Complete step-by-step solution:
To solve this question;
We know that here in this case $\overrightarrow{a}\bot (\vec{b}+\vec{c})$
Now since we know that when two vectors are perpendicular it means that their dot product will always be equal to zero. This means that
$\vec{a}.(\vec{b}+\vec{c})=0$
Now when we open the bracket and take the dot product we get
$\vec{a}.\vec{b}+\vec{a}.\vec{c}=0$ ---- $1$
Now take this as equation first
Similarly we can use this same logic for other vectors and we get;
$\vec{b}\bot (\vec{c}+\vec{a})$
Now since we know that when two vectors are perpendicular it means that their dot product will always be equal to zero. This means that
$\vec{b}.(\vec{c}+\vec{a})=0$
Now when we open the bracket and take the dot product we get
$\vec{b}.\vec{c}+\vec{b}.\vec{a}=0$ ---- $2$
Lastly
$\vec{c}\bot (\vec{a}+\vec{b})$
Now since we know that when two vectors are perpendicular it means that their dot product will always be equal to zero. This means that
$\vec{c}.(\vec{a}+\vec{b})=0$
Now when we open the bracket and take the dot product we get
$\vec{c}.\vec{a}+\vec{c}.\vec{b}=0$ ---- $3$
Now adding all three equations we get that
$2(\overrightarrow{a}.\overrightarrow{b}+\overrightarrow{b}.\overrightarrow{c}+\overrightarrow{c}.\overrightarrow{a})=0$
Now here in this question it is asked of us that we need to find $\left| \overrightarrow{a}+\overrightarrow{b}+\overrightarrow{c} \right|=?$ . Now the formula of this expression is
$|\overrightarrow{a}+\overrightarrow{b}+\overrightarrow{c}{{|}^{2}}={{\left| \overrightarrow{a} \right|}^{2}}+{{\left| \overrightarrow{b} \right|}^{2}}+{{\left| \overrightarrow{c} \right|}^{2}}+2(\overrightarrow{a}.\overrightarrow{b}+\overrightarrow{b}.\overrightarrow{c}+\overrightarrow{c}.\overrightarrow{a})$
Now here we know that $2(\overrightarrow{a}.\overrightarrow{b}+\overrightarrow{b}.\overrightarrow{c}+\overrightarrow{c}.\overrightarrow{a})=0$ as derived in the solution above and we also know the magnitude of vectors.
Substituting we get
$|\overrightarrow{a}+\overrightarrow{b}+\overrightarrow{c}{{|}^{2}}={{3}^{2}}+{{4}^{2}}+{{5}^{2}}+0$
Taking the squares and adding
$|\overrightarrow{a}+\overrightarrow{b}+\overrightarrow{c}{{|}^{2}}=50$
Taking square root of both sides
$|\overrightarrow{a}+\overrightarrow{b}+\overrightarrow{c}|=5\sqrt{2}$
Hence the answer for this question is option (1).

Note: Now here in this question the main concept being used is the dot product of two vectors.

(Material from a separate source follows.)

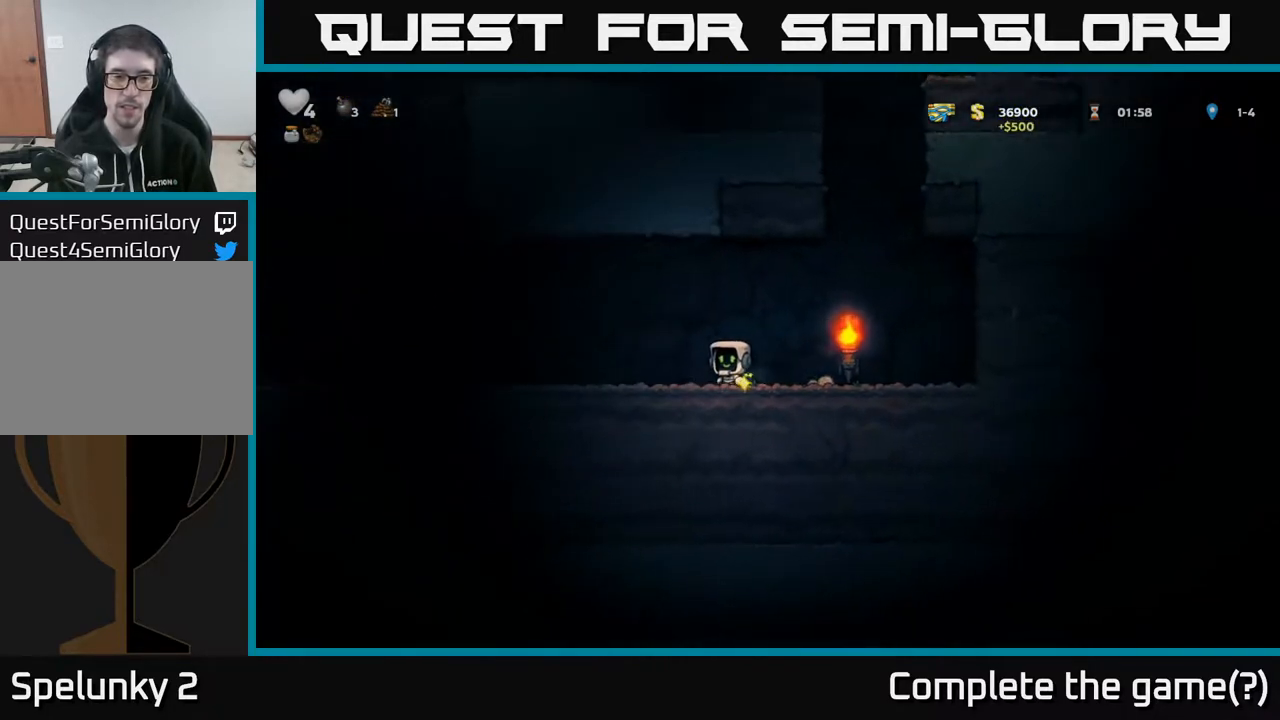
{"buttons": ["DPAD_LEFT"], "left_stick": "center", "right_stick": "center", "events": [[50, "DPAD_LEFT", "up"], [367, "DPAD_LEFT", "down"]]}
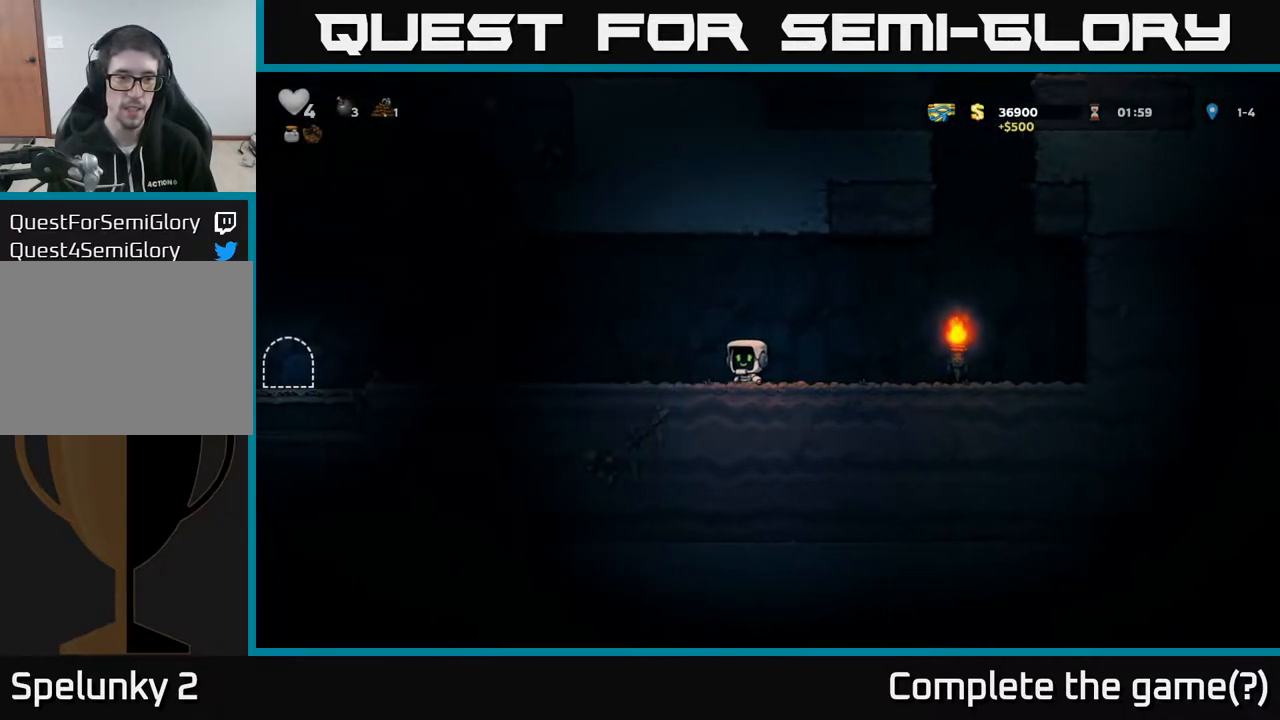
{"buttons": ["DPAD_LEFT"], "left_stick": "center", "right_stick": "center", "events": []}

Students must note that the dot product of two perpendicular vectors will always be equal to zero. If students won’t know these concepts they wouldn’t be able to solve the above question and questions like this. Also a common mistake is that usually the formula is mistaken to be $|\overrightarrow{a}+\overrightarrow{b}+\overrightarrow{c}|={{\left| \overrightarrow{a} \right|}^{2}}+{{\left| \overrightarrow{b} \right|}^{2}}+{{\left| \overrightarrow{c} \right|}^{2}}+2(\overrightarrow{a}.\overrightarrow{b}+\overrightarrow{b}.\overrightarrow{c}+\overrightarrow{c}.\overrightarrow{a})$ instead of $|\overrightarrow{a}+\overrightarrow{b}+\overrightarrow{c}{{|}^{2}}={{\left| \overrightarrow{a} \right|}^{2}}+{{\left| \overrightarrow{b} \right|}^{2}}+{{\left| \overrightarrow{c} \right|}^{2}}+2(\overrightarrow{a}.\overrightarrow{b}+\overrightarrow{b}.\overrightarrow{c}+\overrightarrow{c}.\overrightarrow{a})$ , which gives us the wrong answer.